**Records supplied:**

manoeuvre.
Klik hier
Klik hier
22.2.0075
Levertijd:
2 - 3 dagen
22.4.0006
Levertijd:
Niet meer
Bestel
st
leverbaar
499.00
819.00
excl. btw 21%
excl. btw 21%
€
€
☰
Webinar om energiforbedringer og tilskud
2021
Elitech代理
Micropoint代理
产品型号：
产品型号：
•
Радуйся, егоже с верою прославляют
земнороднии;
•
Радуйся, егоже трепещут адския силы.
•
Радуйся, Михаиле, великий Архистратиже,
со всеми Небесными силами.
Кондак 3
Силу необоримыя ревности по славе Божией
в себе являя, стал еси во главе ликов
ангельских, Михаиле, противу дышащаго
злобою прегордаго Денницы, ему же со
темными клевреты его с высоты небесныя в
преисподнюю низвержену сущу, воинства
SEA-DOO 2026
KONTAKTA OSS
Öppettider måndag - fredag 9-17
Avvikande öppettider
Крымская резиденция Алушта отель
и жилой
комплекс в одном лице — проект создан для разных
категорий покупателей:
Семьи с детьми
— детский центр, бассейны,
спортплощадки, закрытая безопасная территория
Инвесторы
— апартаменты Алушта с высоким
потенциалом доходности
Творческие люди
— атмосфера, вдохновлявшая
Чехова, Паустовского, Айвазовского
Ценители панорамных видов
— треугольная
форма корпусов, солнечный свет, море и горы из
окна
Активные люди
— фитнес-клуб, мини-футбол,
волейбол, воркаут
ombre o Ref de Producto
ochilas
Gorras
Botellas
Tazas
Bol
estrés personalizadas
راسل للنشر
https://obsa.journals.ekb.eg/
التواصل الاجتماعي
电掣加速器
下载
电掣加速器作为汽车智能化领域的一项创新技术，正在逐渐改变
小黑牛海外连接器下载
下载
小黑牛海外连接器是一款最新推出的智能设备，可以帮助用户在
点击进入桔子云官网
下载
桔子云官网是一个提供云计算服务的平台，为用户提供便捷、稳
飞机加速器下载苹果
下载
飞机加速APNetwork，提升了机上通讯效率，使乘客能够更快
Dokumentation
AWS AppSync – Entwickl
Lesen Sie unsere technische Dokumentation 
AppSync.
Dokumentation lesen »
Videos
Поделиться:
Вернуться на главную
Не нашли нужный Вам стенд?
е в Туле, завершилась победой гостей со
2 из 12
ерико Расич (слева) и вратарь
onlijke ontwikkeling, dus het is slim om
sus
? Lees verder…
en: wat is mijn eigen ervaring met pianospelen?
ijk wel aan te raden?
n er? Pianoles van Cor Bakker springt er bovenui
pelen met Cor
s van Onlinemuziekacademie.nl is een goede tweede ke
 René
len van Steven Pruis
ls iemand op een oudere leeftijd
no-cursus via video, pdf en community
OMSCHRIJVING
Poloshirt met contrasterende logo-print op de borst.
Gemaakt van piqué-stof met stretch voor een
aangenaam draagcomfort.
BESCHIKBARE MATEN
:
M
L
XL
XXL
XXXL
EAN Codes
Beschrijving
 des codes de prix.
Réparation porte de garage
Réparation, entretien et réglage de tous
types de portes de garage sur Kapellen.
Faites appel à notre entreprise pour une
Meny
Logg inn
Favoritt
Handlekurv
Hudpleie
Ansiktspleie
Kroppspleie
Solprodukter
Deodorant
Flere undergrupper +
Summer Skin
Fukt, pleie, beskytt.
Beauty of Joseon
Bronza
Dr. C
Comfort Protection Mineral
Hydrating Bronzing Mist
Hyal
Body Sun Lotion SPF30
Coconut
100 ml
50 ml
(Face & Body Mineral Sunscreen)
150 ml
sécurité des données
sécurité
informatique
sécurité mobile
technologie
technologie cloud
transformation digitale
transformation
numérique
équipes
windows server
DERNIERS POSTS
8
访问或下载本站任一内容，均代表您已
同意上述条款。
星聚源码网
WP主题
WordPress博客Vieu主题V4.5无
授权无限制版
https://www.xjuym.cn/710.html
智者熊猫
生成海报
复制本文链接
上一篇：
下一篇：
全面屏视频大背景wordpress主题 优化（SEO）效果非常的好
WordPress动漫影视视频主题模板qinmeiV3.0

**What you should do:** The reply should hold only the lines from the top of the records through the line that has "KONTAKTA OSS", each one exact.

**Task solution:**
manoeuvre.
Klik hier
Klik hier
22.2.0075
Levertijd:
2 - 3 dagen
22.4.0006
Levertijd:
Niet meer
Bestel
st
leverbaar
499.00
819.00
excl. btw 21%
excl. btw 21%
€
€
☰
Webinar om energiforbedringer og tilskud
2021
Elitech代理
Micropoint代理
产品型号：
产品型号：
•
Радуйся, егоже с верою прославляют
земнороднии;
•
Радуйся, егоже трепещут адския силы.
•
Радуйся, Михаиле, великий Архистратиже,
со всеми Небесными силами.
Кондак 3
Силу необоримыя ревности по славе Божией
в себе являя, стал еси во главе ликов
ангельских, Михаиле, противу дышащаго
злобою прегордаго Денницы, ему же со
темными клевреты его с высоты небесныя в
преисподнюю низвержену сущу, воинства
SEA-DOO 2026
KONTAKTA OSS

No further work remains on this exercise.